Each line below is to be repeated exactly; any picture is to be left out.
──────── Information shown
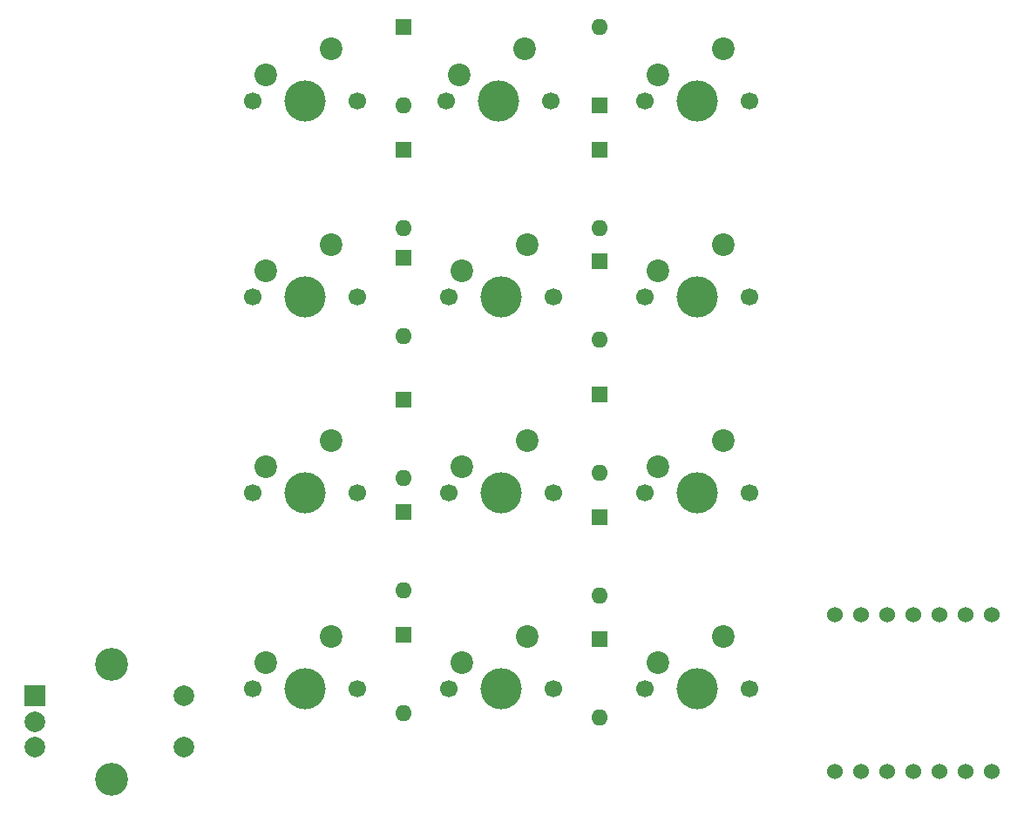
<source format=gbr>
%TF.GenerationSoftware,KiCad,Pcbnew,8.0.8*%
%TF.CreationDate,2025-03-24T18:51:02-07:00*%
%TF.ProjectId,Turtlepad,54757274-6c65-4706-9164-2e6b69636164,rev?*%
%TF.SameCoordinates,Original*%
%TF.FileFunction,Soldermask,Bot*%
%TF.FilePolarity,Negative*%
%FSLAX46Y46*%
G04 Gerber Fmt 4.6, Leading zero omitted, Abs format (unit mm)*
G04 Created by KiCad (PCBNEW 8.0.8) date 2025-03-24 18:51:02*
%MOMM*%
%LPD*%
G01*
G04 APERTURE LIST*
%ADD10C,1.700000*%
%ADD11C,4.000000*%
%ADD12C,2.200000*%
%ADD13C,1.524000*%
%ADD14R,2.000000X2.000000*%
%ADD15C,2.000000*%
%ADD16C,3.200000*%
%ADD17R,1.600000X1.600000*%
%ADD18O,1.600000X1.600000*%
G04 APERTURE END LIST*
D10*
%TO.C,SW8*%
X123507500Y-73818750D03*
D11*
X128587500Y-73818750D03*
D10*
X133667500Y-73818750D03*
D12*
X131127500Y-68738750D03*
X124777500Y-71278750D03*
%TD*%
D10*
%TO.C,SW3*%
X85407500Y-92868750D03*
D11*
X90487500Y-92868750D03*
D10*
X95567500Y-92868750D03*
D12*
X93027500Y-87788750D03*
X86677500Y-90328750D03*
%TD*%
D10*
%TO.C,SW12*%
X85407500Y-111918750D03*
D11*
X90487500Y-111918750D03*
D10*
X95567500Y-111918750D03*
D12*
X93027500Y-106838750D03*
X86677500Y-109378750D03*
%TD*%
D10*
%TO.C,SW10*%
X123507500Y-111918750D03*
D11*
X128587500Y-111918750D03*
D10*
X133667500Y-111918750D03*
D12*
X131127500Y-106838750D03*
X124777500Y-109378750D03*
%TD*%
D10*
%TO.C,SW7*%
X123507500Y-54768750D03*
D11*
X128587500Y-54768750D03*
D10*
X133667500Y-54768750D03*
D12*
X131127500Y-49688750D03*
X124777500Y-52228750D03*
%TD*%
D10*
%TO.C,SW5*%
X104457500Y-73818750D03*
D11*
X109537500Y-73818750D03*
D10*
X114617500Y-73818750D03*
D12*
X112077500Y-68738750D03*
X105727500Y-71278750D03*
%TD*%
D13*
%TO.C,U1*%
X157162500Y-104775000D03*
X154622500Y-104775000D03*
X152082500Y-104775000D03*
X149542500Y-104775000D03*
X147002500Y-104775000D03*
X144462500Y-104775000D03*
X141922500Y-104775000D03*
X141922500Y-120015000D03*
X144462500Y-120015000D03*
X147002500Y-120015000D03*
X149542500Y-120015000D03*
X152082500Y-120015000D03*
X154622500Y-120015000D03*
X157162500Y-120015000D03*
%TD*%
D10*
%TO.C,SW4*%
X104140000Y-54768750D03*
D11*
X109220000Y-54768750D03*
D10*
X114300000Y-54768750D03*
D12*
X111760000Y-49688750D03*
X105410000Y-52228750D03*
%TD*%
D10*
%TO.C,SW11*%
X104457500Y-111918750D03*
D11*
X109537500Y-111918750D03*
D10*
X114617500Y-111918750D03*
D12*
X112077500Y-106838750D03*
X105727500Y-109378750D03*
%TD*%
D10*
%TO.C,SW9*%
X123507500Y-92868750D03*
D11*
X128587500Y-92868750D03*
D10*
X133667500Y-92868750D03*
D12*
X131127500Y-87788750D03*
X124777500Y-90328750D03*
%TD*%
D10*
%TO.C,SW1*%
X85407500Y-54768750D03*
D11*
X90487500Y-54768750D03*
D10*
X95567500Y-54768750D03*
D12*
X93027500Y-49688750D03*
X86677500Y-52228750D03*
%TD*%
D10*
%TO.C,SW6*%
X104457500Y-92868750D03*
D11*
X109537500Y-92868750D03*
D10*
X114617500Y-92868750D03*
D12*
X112077500Y-87788750D03*
X105727500Y-90328750D03*
%TD*%
D10*
%TO.C,SW2*%
X85407500Y-73818750D03*
D11*
X90487500Y-73818750D03*
D10*
X95567500Y-73818750D03*
D12*
X93027500Y-68738750D03*
X86677500Y-71278750D03*
%TD*%
D14*
%TO.C,SW15*%
X64187500Y-112637500D03*
D15*
X64187500Y-117637500D03*
X64187500Y-115137500D03*
D16*
X71687500Y-109537500D03*
X71687500Y-120737500D03*
D15*
X78687500Y-117637500D03*
X78687500Y-112637500D03*
%TD*%
D17*
%TO.C,D9*%
X100012500Y-83820000D03*
D18*
X100012500Y-91440000D03*
%TD*%
D17*
%TO.C,D11*%
X100012500Y-70008750D03*
D18*
X100012500Y-77628750D03*
%TD*%
D17*
%TO.C,D3*%
X119062500Y-59531250D03*
D18*
X119062500Y-67151250D03*
%TD*%
D17*
%TO.C,D7*%
X100012500Y-106680000D03*
D18*
X100012500Y-114300000D03*
%TD*%
D17*
%TO.C,D6*%
X119062500Y-83343750D03*
D18*
X119062500Y-90963750D03*
%TD*%
D17*
%TO.C,D12*%
X119062500Y-55245000D03*
D18*
X119062500Y-47625000D03*
%TD*%
D17*
%TO.C,D10*%
X119062500Y-70356250D03*
D18*
X119062500Y-77976250D03*
%TD*%
D17*
%TO.C,D8*%
X100012500Y-94773750D03*
D18*
X100012500Y-102393750D03*
%TD*%
D17*
%TO.C,D4*%
X119062500Y-107156250D03*
D18*
X119062500Y-114776250D03*
%TD*%
D17*
%TO.C,D5*%
X119062500Y-95250000D03*
D18*
X119062500Y-102870000D03*
%TD*%
D17*
%TO.C,D13*%
X100012500Y-47625000D03*
D18*
X100012500Y-55245000D03*
%TD*%
D17*
%TO.C,D2*%
X100012500Y-59531250D03*
D18*
X100012500Y-67151250D03*
%TD*%
M02*

</source>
────────────────
**Response to the exercise:**
<source format=gbr>
%TF.GenerationSoftware,KiCad,Pcbnew,8.0.8*%
%TF.CreationDate,2025-03-24T18:51:02-07:00*%
%TF.ProjectId,Turtlepad,54757274-6c65-4706-9164-2e6b69636164,rev?*%
%TF.SameCoordinates,Original*%
%TF.FileFunction,Soldermask,Bot*%
%TF.FilePolarity,Negative*%
%FSLAX46Y46*%
G04 Gerber Fmt 4.6, Leading zero omitted, Abs format (unit mm)*
G04 Created by KiCad (PCBNEW 8.0.8) date 2025-03-24 18:51:02*
%MOMM*%
%LPD*%
G01*
G04 APERTURE LIST*
%ADD10C,1.700000*%
%ADD11C,4.000000*%
%ADD12C,2.200000*%
%ADD13C,1.524000*%
%ADD14R,2.000000X2.000000*%
%ADD15C,2.000000*%
%ADD16C,3.200000*%
%ADD17R,1.600000X1.600000*%
%ADD18O,1.600000X1.600000*%
G04 APERTURE END LIST*
D10*
%TO.C,SW8*%
X123507500Y-73818750D03*
D11*
X128587500Y-73818750D03*
D10*
X133667500Y-73818750D03*
D12*
X131127500Y-68738750D03*
X124777500Y-71278750D03*
%TD*%
D10*
%TO.C,SW3*%
X85407500Y-92868750D03*
D11*
X90487500Y-92868750D03*
D10*
X95567500Y-92868750D03*
D12*
X93027500Y-87788750D03*
X86677500Y-90328750D03*
%TD*%
D10*
%TO.C,SW12*%
X85407500Y-111918750D03*
D11*
X90487500Y-111918750D03*
D10*
X95567500Y-111918750D03*
D12*
X93027500Y-106838750D03*
X86677500Y-109378750D03*
%TD*%
D10*
%TO.C,SW10*%
X123507500Y-111918750D03*
D11*
X128587500Y-111918750D03*
D10*
X133667500Y-111918750D03*
D12*
X131127500Y-106838750D03*
X124777500Y-109378750D03*
%TD*%
D10*
%TO.C,SW7*%
X123507500Y-54768750D03*
D11*
X128587500Y-54768750D03*
D10*
X133667500Y-54768750D03*
D12*
X131127500Y-49688750D03*
X124777500Y-52228750D03*
%TD*%
D10*
%TO.C,SW5*%
X104457500Y-73818750D03*
D11*
X109537500Y-73818750D03*
D10*
X114617500Y-73818750D03*
D12*
X112077500Y-68738750D03*
X105727500Y-71278750D03*
%TD*%
D13*
%TO.C,U1*%
X157162500Y-104775000D03*
X154622500Y-104775000D03*
X152082500Y-104775000D03*
X149542500Y-104775000D03*
X147002500Y-104775000D03*
X144462500Y-104775000D03*
X141922500Y-104775000D03*
X141922500Y-120015000D03*
X144462500Y-120015000D03*
X147002500Y-120015000D03*
X149542500Y-120015000D03*
X152082500Y-120015000D03*
X154622500Y-120015000D03*
X157162500Y-120015000D03*
%TD*%
D10*
%TO.C,SW4*%
X104140000Y-54768750D03*
D11*
X109220000Y-54768750D03*
D10*
X114300000Y-54768750D03*
D12*
X111760000Y-49688750D03*
X105410000Y-52228750D03*
%TD*%
D10*
%TO.C,SW11*%
X104457500Y-111918750D03*
D11*
X109537500Y-111918750D03*
D10*
X114617500Y-111918750D03*
D12*
X112077500Y-106838750D03*
X105727500Y-109378750D03*
%TD*%
D10*
%TO.C,SW9*%
X123507500Y-92868750D03*
D11*
X128587500Y-92868750D03*
D10*
X133667500Y-92868750D03*
D12*
X131127500Y-87788750D03*
X124777500Y-90328750D03*
%TD*%
D10*
%TO.C,SW1*%
X85407500Y-54768750D03*
D11*
X90487500Y-54768750D03*
D10*
X95567500Y-54768750D03*
D12*
X93027500Y-49688750D03*
X86677500Y-52228750D03*
%TD*%
D10*
%TO.C,SW6*%
X104457500Y-92868750D03*
D11*
X109537500Y-92868750D03*
D10*
X114617500Y-92868750D03*
D12*
X112077500Y-87788750D03*
X105727500Y-90328750D03*
%TD*%
D10*
%TO.C,SW2*%
X85407500Y-73818750D03*
D11*
X90487500Y-73818750D03*
D10*
X95567500Y-73818750D03*
D12*
X93027500Y-68738750D03*
X86677500Y-71278750D03*
%TD*%
D14*
%TO.C,SW15*%
X64187500Y-112637500D03*
D15*
X64187500Y-117637500D03*
X64187500Y-115137500D03*
D16*
X71687500Y-109537500D03*
X71687500Y-120737500D03*
D15*
X78687500Y-117637500D03*
X78687500Y-112637500D03*
%TD*%
D17*
%TO.C,D9*%
X100012500Y-83820000D03*
D18*
X100012500Y-91440000D03*
%TD*%
D17*
%TO.C,D11*%
X100012500Y-70008750D03*
D18*
X100012500Y-77628750D03*
%TD*%
D17*
%TO.C,D3*%
X119062500Y-59531250D03*
D18*
X119062500Y-67151250D03*
%TD*%
D17*
%TO.C,D7*%
X100012500Y-106680000D03*
D18*
X100012500Y-114300000D03*
%TD*%
D17*
%TO.C,D6*%
X119062500Y-83343750D03*
D18*
X119062500Y-90963750D03*
%TD*%
D17*
%TO.C,D12*%
X119062500Y-55245000D03*
D18*
X119062500Y-47625000D03*
%TD*%
D17*
%TO.C,D10*%
X119062500Y-70356250D03*
D18*
X119062500Y-77976250D03*
%TD*%
D17*
%TO.C,D8*%
X100012500Y-94773750D03*
D18*
X100012500Y-102393750D03*
%TD*%
D17*
%TO.C,D4*%
X119062500Y-107156250D03*
D18*
X119062500Y-114776250D03*
%TD*%
D17*
%TO.C,D5*%
X119062500Y-95250000D03*
D18*
X119062500Y-102870000D03*
%TD*%
D17*
%TO.C,D13*%
X100012500Y-47625000D03*
D18*
X100012500Y-55245000D03*
%TD*%
D17*
%TO.C,D2*%
X100012500Y-59531250D03*
D18*
X100012500Y-67151250D03*
%TD*%
M02*

</source>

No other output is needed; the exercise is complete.